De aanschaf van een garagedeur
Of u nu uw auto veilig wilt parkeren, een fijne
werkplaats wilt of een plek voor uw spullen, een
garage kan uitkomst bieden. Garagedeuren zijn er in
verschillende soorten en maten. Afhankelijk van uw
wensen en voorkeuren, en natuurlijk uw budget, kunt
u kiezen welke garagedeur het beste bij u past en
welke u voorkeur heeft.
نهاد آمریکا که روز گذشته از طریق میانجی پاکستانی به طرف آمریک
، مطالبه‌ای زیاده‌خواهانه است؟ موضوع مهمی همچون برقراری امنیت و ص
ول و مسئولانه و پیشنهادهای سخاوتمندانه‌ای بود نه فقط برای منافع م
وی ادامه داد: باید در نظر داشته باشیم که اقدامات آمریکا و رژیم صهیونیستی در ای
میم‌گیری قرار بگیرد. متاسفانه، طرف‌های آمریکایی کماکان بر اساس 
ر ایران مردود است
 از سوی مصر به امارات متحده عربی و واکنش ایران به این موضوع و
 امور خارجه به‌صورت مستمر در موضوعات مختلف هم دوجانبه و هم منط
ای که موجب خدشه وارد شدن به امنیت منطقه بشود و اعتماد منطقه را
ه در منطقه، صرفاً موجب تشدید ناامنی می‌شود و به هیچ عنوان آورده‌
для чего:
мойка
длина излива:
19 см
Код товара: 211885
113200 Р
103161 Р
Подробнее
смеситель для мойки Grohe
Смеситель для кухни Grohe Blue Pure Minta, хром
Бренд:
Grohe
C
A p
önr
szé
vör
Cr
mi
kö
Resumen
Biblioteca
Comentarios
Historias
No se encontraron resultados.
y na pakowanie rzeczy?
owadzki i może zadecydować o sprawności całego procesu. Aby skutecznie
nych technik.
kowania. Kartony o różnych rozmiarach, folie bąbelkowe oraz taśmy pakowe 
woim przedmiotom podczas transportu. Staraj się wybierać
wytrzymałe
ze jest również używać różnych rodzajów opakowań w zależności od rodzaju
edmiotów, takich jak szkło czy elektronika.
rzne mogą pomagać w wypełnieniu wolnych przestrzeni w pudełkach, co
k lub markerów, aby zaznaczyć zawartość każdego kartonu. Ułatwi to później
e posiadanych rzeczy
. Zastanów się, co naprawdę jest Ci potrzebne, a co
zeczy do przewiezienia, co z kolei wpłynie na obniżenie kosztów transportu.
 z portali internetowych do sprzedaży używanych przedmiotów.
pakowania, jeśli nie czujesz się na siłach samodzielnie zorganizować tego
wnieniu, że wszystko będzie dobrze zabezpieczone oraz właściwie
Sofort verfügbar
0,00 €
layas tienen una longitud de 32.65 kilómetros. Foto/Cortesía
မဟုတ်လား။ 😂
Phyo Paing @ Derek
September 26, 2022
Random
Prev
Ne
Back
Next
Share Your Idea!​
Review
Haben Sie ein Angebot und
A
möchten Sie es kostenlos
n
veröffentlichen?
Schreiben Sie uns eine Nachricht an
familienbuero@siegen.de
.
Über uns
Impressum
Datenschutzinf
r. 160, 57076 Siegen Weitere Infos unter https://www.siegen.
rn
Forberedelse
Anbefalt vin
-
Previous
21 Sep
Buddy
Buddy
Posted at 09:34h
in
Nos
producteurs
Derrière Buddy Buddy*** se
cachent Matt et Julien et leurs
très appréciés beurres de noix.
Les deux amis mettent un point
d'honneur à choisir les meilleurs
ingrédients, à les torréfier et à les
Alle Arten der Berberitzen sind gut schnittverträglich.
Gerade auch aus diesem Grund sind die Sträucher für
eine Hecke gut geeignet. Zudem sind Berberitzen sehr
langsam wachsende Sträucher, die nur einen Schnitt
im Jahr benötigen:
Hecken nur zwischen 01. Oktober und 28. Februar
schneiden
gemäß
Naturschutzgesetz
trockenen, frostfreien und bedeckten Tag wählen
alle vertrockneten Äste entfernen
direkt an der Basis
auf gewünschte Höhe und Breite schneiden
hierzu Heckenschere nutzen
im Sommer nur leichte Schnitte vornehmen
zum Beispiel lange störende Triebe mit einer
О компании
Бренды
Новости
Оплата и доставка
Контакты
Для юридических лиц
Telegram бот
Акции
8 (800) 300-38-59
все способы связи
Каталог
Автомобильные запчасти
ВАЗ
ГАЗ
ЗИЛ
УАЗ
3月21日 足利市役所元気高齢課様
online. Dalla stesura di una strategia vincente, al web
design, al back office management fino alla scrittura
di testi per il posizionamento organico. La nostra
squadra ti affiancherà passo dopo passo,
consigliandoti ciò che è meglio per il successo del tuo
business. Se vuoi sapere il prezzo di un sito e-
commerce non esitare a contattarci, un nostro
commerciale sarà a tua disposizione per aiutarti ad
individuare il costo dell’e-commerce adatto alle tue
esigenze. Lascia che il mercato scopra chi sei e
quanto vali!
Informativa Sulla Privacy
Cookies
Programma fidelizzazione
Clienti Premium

# PROBLEM
Give again exactly, and only, the lines above starting at the one with "owadzki i może" and ending at the one with "k lub markerów, aby".

# EXERCISE OUTPUT
owadzki i może zadecydować o sprawności całego procesu. Aby skutecznie
nych technik.
kowania. Kartony o różnych rozmiarach, folie bąbelkowe oraz taśmy pakowe 
woim przedmiotom podczas transportu. Staraj się wybierać
wytrzymałe
ze jest również używać różnych rodzajów opakowań w zależności od rodzaju
edmiotów, takich jak szkło czy elektronika.
rzne mogą pomagać w wypełnieniu wolnych przestrzeni w pudełkach, co
k lub markerów, aby zaznaczyć zawartość każdego kartonu. Ułatwi to później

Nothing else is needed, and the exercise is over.